Saturday, August 28, 2010

Vintage Keyboard Studio update

Here's a project at the FMO Gear Shop that we haven't discussed all that much, especially considering how cool it is. It's our Vintage Keyboard Studio.

I've been working on the studio for almost two years with "Keyboard Mike" Thompson. We've rearranged the studio several times since we started, usually when a new vintage keyboard or analog synth has been brought into the fold.

I wish I had thought to document every incarnation, though we have taken a LOT of nice shots of various vintage keys. These are some pictures I took of how we had the studio set up this past May.

I got the idea for the studio a long time ago, and moving into the FMO Gear Shop gave me the first real opportunity I've had to actually try it out. We started off doing a lot of repairs and restorations.

One of the things I was particularly interested in pursuing was doing custom work and modifications on vintage keyboards and synthesizers. One of my favorite projects has been hot-rodding a 1971 Fender Rhodes Stage 73 electric piano, which you can see above. I've named it the Dream Weaver (after the song by Gary Wright).

I also had new custom cases made for my Rhodes Chroma and Rhodes Chroma Expander made of exotic figured Bubinga wood (see below).

The Bubinga wood Rhodes Chroma and Expander cases were made for me by Wes Taggart of Analogics. I have to say, I was really pleased with how they turned out. Both keyboards also have the PSU and amazing CC+ upgrades available at the website.

We're just scratching the surface, there's a ton more info about our vintage keyboard and synthesizer escapades to come. I wanted the studio to have it's own virtual home and individual identity, so we're going to be posting all of that info on our new website:

The website is a work in progress. I got the domain set up, and Keyboard Mike has been working on the content for the past week or so. I originally intended for us to use some kind of Content Management System, but Mike suggested starting with a blog format to develop some of the concepts and material. There's definitely no shortage of material either. The website in its current state is just a taste of what's in store.

One final note - the thing that really prompted the launching of the virtual Vintage Keyboard Studio is the fact that it has officially outgrown its current physical location. We just can't fit all the cool synth gear in that room in an ideal way. Not only that, but we now need the space for our other projects at the FMO Gear Shop.

So... we're looking for a new home. If anyone has any leads on finding a suitable (and roomy) spot in the vicinity of New Haven, CT that's worthy of housing all these cool vintage keys, definitely let us know.

Monday, August 9, 2010

There's a New Girl in Town

It's official... we've got a new member on our team. I hired Kryssi several weeks ago and proceeded to subject her to a grueling 90-day trial period to see if she would work out. Well, she did, and now we're glad to announce that Kryssi is a permanent member of our FMO team.

Kryssi is an accomplished guitarist who studied at Hartt School of Music, and (get this) she's actually into guitar pedals.

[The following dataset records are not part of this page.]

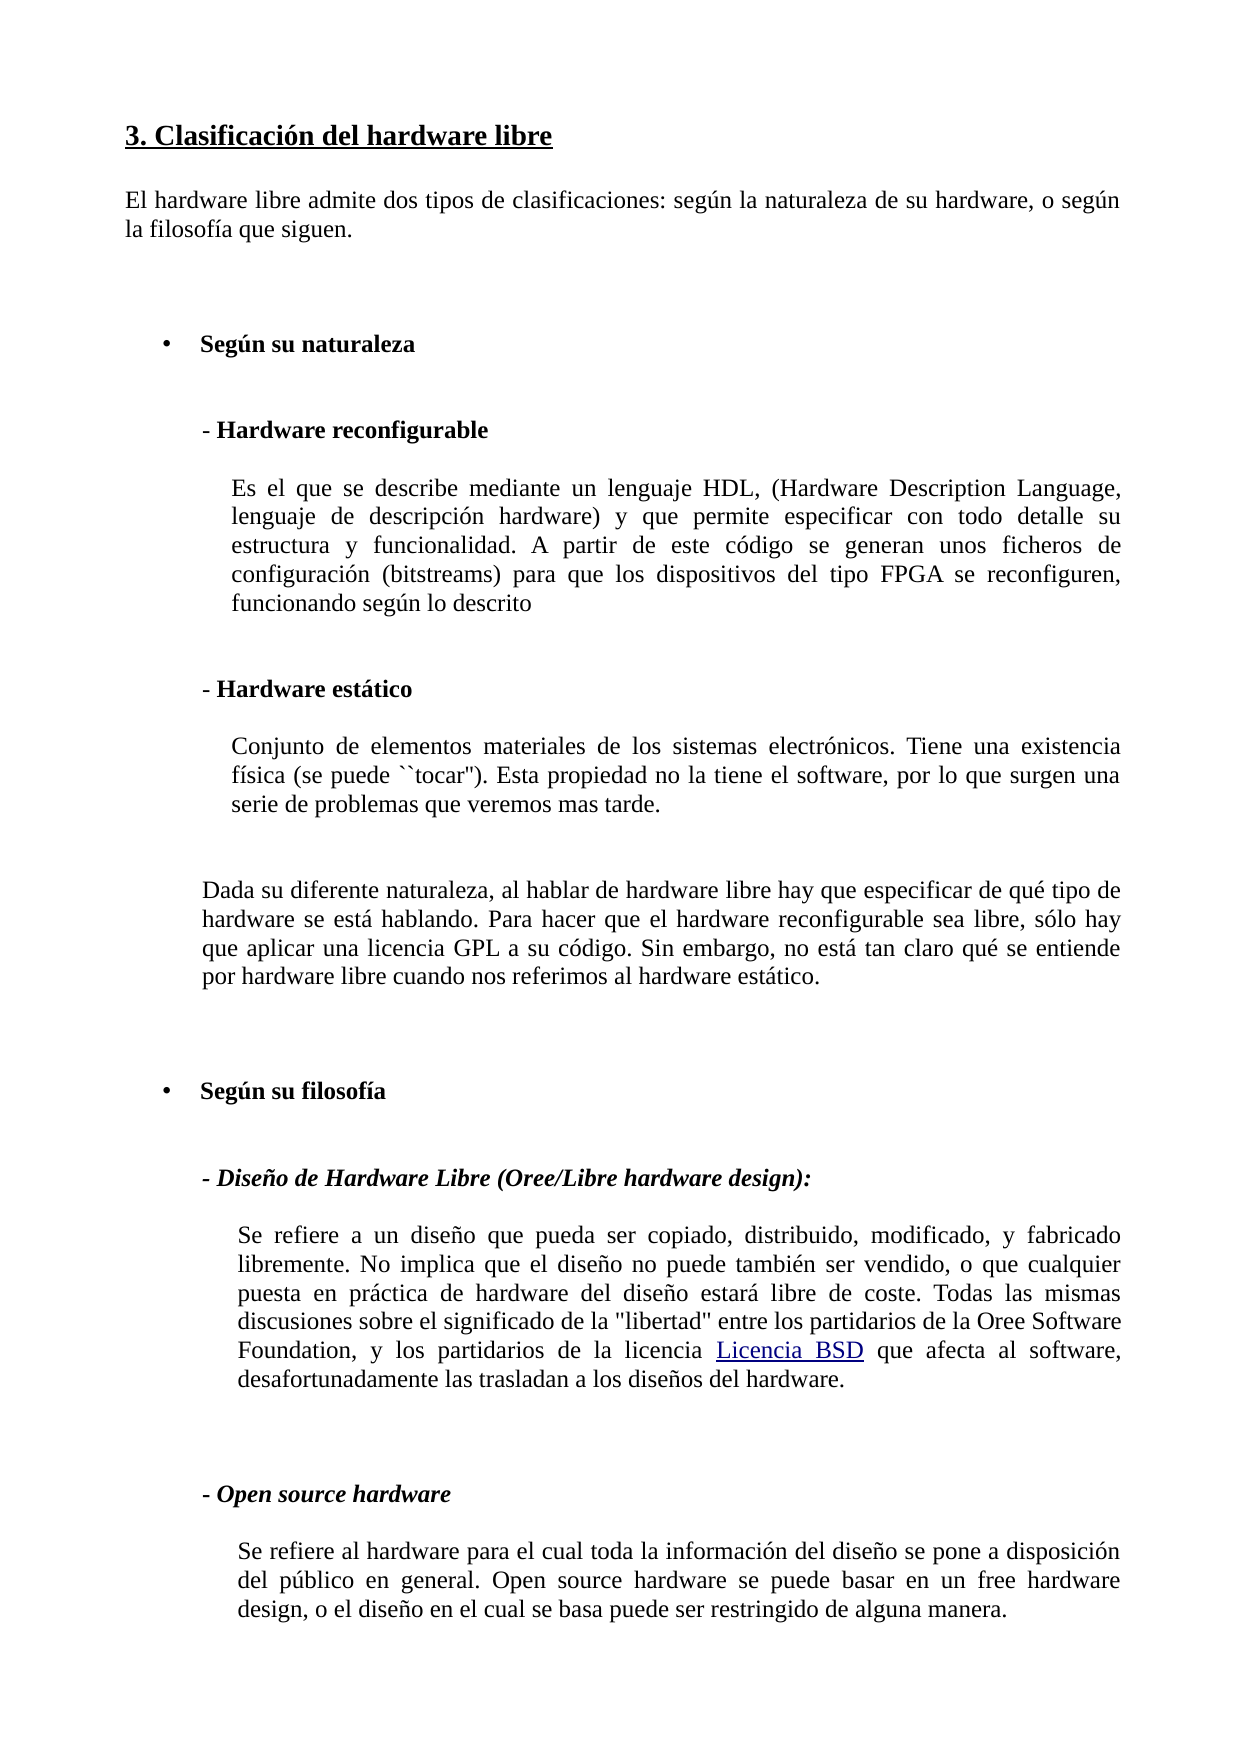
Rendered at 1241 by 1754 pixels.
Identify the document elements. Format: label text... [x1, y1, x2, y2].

text - Open source hardware [202, 1479, 1122, 1508]
text - Hardware estático [202, 674, 1122, 703]
text Dada su diferente naturaleza, al hablar de hardware libre hay que especificar de qué tipo de hardware se está hablando. Para hacer que el hardware reconfigurable sea libre, sólo hay que aplicar una licencia GPL a su código. Sin embargo, no está tan claro qué se entiende por hardware libre cuando nos referimos al hardware estático. [202, 875, 1122, 990]
text Se refiere a un diseño que pueda ser copiado, distribuido, modificado, y fabricado libremente. No implica que el diseño no puede también ser vendido, o que cualquier puesta en práctica de hardware del diseño estará libre de coste. Todas las mismas discusiones sobre el significado de la "libertad" entre los partidarios de la Oree Software Foundation, y los partidarios de la licencia Licencia BSD que afecta al software, desafortunadamente las trasladan a los diseños del hardware. [237, 1220, 1122, 1393]
text - Diseño de Hardware Libre (Oree/Libre hardware design): [202, 1163, 1122, 1191]
text El hardware libre admite dos tipos de clasificaciones: según la naturaleza de su hardware, o según la filosofía que siguen. [125, 185, 1122, 243]
text Es el que se describe mediante un lenguaje HDL, (Hardware Description Language, lenguaje de descripción hardware) y que permite especificar con todo detalle su estructura y funcionalidad. A partir de este código se generan unos ficheros de configuración (bitstreams) para que los dispositivos del tipo FPGA se reconfiguren, funcionando según lo descrito [231, 473, 1122, 616]
text Conjunto de elementos materiales de los sistemas electrónicos. Tiene una existencia física (se puede ``tocar''). Esta propiedad no la tiene el software, por lo que surgen una serie de problemas que veremos mas tarde. [231, 731, 1122, 818]
text Se refiere al hardware para el cual toda la información del diseño se pone a disposición del público en general. Open source hardware se puede basar en un free hardware design, o el diseño en el cual se basa puede ser restringido de alguna manera. [237, 1536, 1122, 1623]
list Según su filosofía [162, 1076, 1122, 1105]
list Según su naturaleza [162, 329, 1122, 358]
text - Hardware reconfigurable [202, 415, 1122, 444]
text 3. Clasificación del hardware libre [125, 118, 1122, 152]
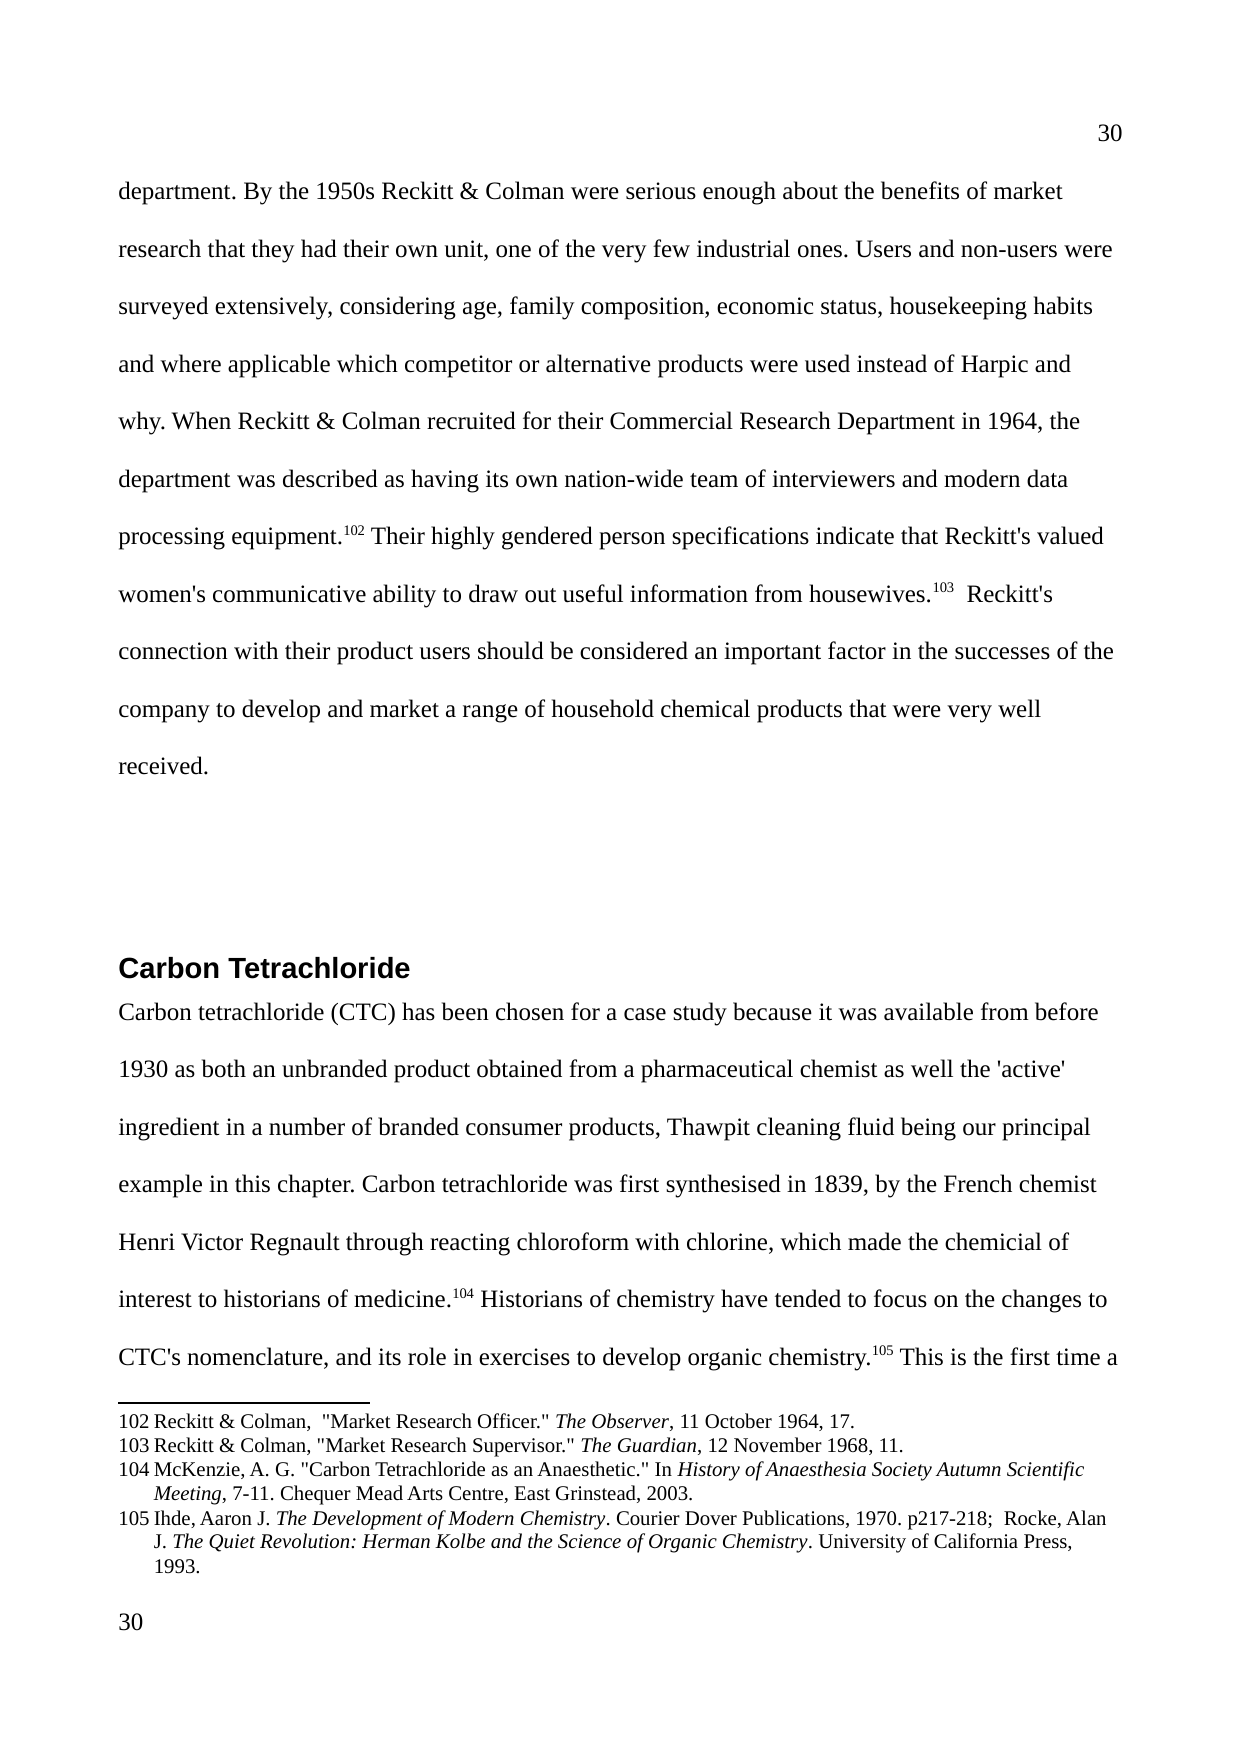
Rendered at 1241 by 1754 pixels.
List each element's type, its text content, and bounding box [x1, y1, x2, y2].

text Reckitt & Colman, "Market Research Officer." The Observer, 11 October 1964, 17. [118, 1409, 1122, 1433]
text McKenzie, A. G. "Carbon Tetrachloride as an Anaesthetic." In History of Anaesthesia Society Autumn Scientific Meeting, 7-11. Chequer Mead Arts Centre, East Grinstead, 2003. [118, 1457, 1122, 1505]
subtitle Carbon Tetrachloride [118, 951, 1122, 984]
text Reckitt & Colman, "Market Research Supervisor." The Guardian, 12 November 1968, 11. [118, 1433, 1122, 1457]
text department. By the 1950s Reckitt & Colman were serious enough about the benefits of market research that they had their own unit, one of the very few industrial ones. Users and non-users were surveyed extensively, considering age, family composition, economic status, housekeeping habits and where applicable which competitor or alternative products were used instead of Harpic and why. When Reckitt & Colman recruited for their Commercial Research Department in 1964, the department was described as having its own nation-wide team of interviewers and modern data processing equipment. Their highly gendered person specifications indicate that Reckitt's valued women's communicative ability to draw out useful information from housewives. Reckitt's connection with their product users should be considered an important factor in the successes of the company to develop and market a range of household chemical products that were very well received. [118, 176, 1122, 780]
text Carbon tetrachloride (CTC) has been chosen for a case study because it was available from before 1930 as both an unbranded product obtained from a pharmaceutical chemist as well the 'active' ingredient in a number of branded consumer products, Thawpit cleaning fluid being our principal example in this chapter. Carbon tetrachloride was first synthesised in 1839, by the French chemist Henri Victor Regnault through reacting chloroform with chlorine, which made the chemicial of interest to historians of medicine. Historians of chemistry have tended to focus on the changes to CTC's nomenclature, and its role in exercises to develop organic chemistry. This is the first time a [118, 997, 1122, 1371]
text Ihde, Aaron J. The Development of Modern Chemistry. Courier Dover Publications, 1970. p217-218; Rocke, Alan J. The Quiet Revolution: Herman Kolbe and the Science of Organic Chemistry. University of California Press, 1993. [118, 1505, 1122, 1578]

I think there may be a dozen or so bona fide pedal chicks in the whole world, and one of them now works here. Of course, it takes a lot more than that to be able to actually handle the job, but Kryssi has proven she definitely has what it takes to make things happen. She's already taken charge of all the social networking for Black Cat Pedals, and now she'll be handling sales for Black Cat as well. Feel free to send her an email if you're interested in the pedals, or just want to say hi.

Friday, August 6, 2010

This makes it all worthwhile

It's been more than 5 years since I wrote Analog Man's Guide To Vintage Effects. The book still sells at a moderately steady pace of up to a dozen or so per week throughout the year, except during the holidays when the orders quadruple. We've now sold several thousand copies.

Of course, I realize this book is a weighty tome, but I often wonder to what extent each copy has been read. I suspect there are many owners who have never read it in its entirety, and I'm certain there are a good number who've done little more than look at the pictures (well, they are nice pictures). But once in a while, I'll get actual feedback from a reader. I always love to hear comments from people about the book, especially if they're like this email I got yesterday from "Lefty Perry" in New Hampshire:

Hey Tom,
I had to write this quick story to you. Last night I was sitting at work with your book on my desk where it always is. This guy comes in that I did not know played guitar and looked at the cover. He picked it up and said WOW, WHAT A COOL BOOK. We talked about it. He said he thought it was an old book because it is in such used up shape. I said NO, IT'S ONLY ABOUT TWO YEARS OLD BUT I READ THE BLOODY THING TWO HOURS A DAY. I have read and re-read your book over and over again. I told this guy where he could get your book because I could never lend my own copy out... MAN YOU REALLY DID A GREAT JOB ON THIS BOOK! I am sure you have never received a bad review. Thanks for your hard work!